▶ [Exercise]
Say the number of lines holding the word "each" in the data, and leave out everything else.
BEGIN Data for review
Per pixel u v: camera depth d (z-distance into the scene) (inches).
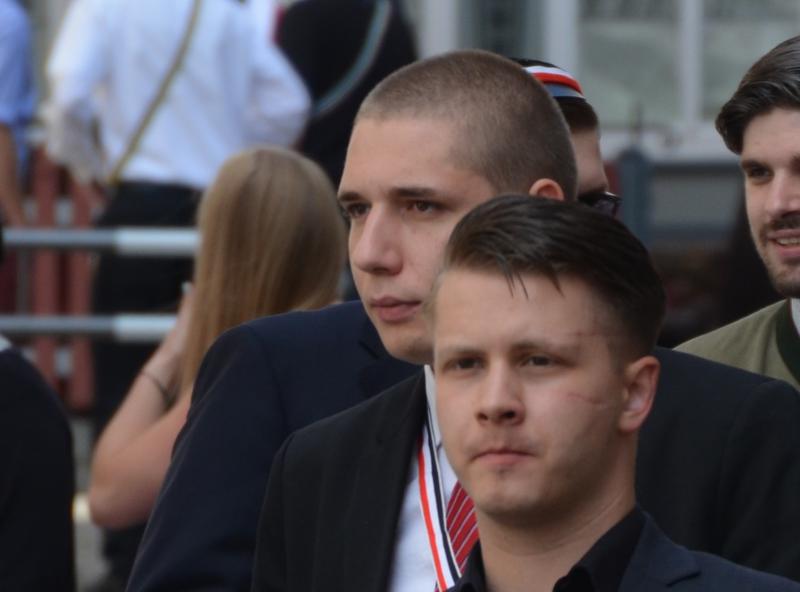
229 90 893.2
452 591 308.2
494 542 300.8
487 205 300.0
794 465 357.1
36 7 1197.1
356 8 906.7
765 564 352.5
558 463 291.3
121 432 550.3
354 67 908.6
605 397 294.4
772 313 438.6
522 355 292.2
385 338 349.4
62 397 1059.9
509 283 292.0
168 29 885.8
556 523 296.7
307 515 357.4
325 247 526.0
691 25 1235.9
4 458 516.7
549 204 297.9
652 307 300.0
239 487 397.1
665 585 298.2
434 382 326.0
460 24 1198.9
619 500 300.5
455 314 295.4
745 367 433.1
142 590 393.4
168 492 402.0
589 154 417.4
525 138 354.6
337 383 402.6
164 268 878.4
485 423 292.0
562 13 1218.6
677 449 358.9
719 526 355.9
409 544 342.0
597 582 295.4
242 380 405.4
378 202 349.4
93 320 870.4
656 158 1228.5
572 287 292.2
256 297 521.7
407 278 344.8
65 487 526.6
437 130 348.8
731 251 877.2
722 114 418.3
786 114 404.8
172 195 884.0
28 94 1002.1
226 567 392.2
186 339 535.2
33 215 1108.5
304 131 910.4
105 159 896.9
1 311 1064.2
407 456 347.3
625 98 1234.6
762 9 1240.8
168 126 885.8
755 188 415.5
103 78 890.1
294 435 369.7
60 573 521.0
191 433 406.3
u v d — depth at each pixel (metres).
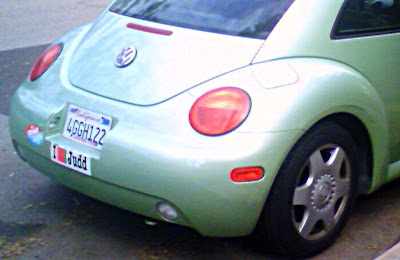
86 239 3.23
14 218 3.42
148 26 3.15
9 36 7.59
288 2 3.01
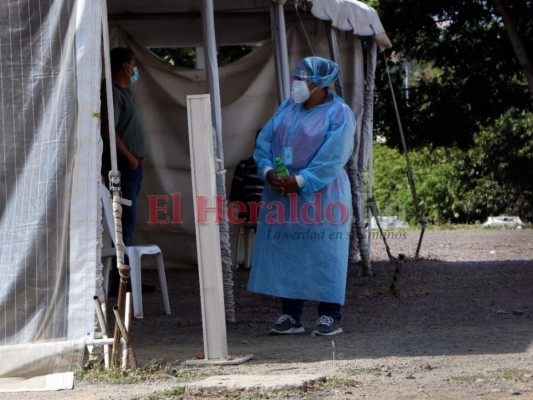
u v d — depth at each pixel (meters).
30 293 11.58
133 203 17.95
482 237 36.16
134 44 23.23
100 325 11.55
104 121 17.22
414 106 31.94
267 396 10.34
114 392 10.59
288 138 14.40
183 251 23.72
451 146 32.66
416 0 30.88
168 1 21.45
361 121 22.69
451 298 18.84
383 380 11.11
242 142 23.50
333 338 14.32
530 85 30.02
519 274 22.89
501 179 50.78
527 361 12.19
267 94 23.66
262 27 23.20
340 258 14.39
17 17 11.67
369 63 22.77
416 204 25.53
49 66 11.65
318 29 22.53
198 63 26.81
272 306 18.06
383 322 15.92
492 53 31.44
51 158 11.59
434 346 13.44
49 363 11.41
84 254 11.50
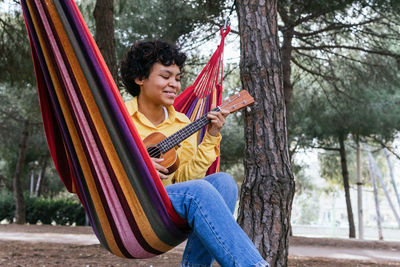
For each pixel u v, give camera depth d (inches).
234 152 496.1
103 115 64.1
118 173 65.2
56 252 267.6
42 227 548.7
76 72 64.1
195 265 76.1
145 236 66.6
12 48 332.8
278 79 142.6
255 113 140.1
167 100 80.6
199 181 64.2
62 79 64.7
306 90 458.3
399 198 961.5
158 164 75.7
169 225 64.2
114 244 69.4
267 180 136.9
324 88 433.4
END Data for review
▶ [Answer space]
3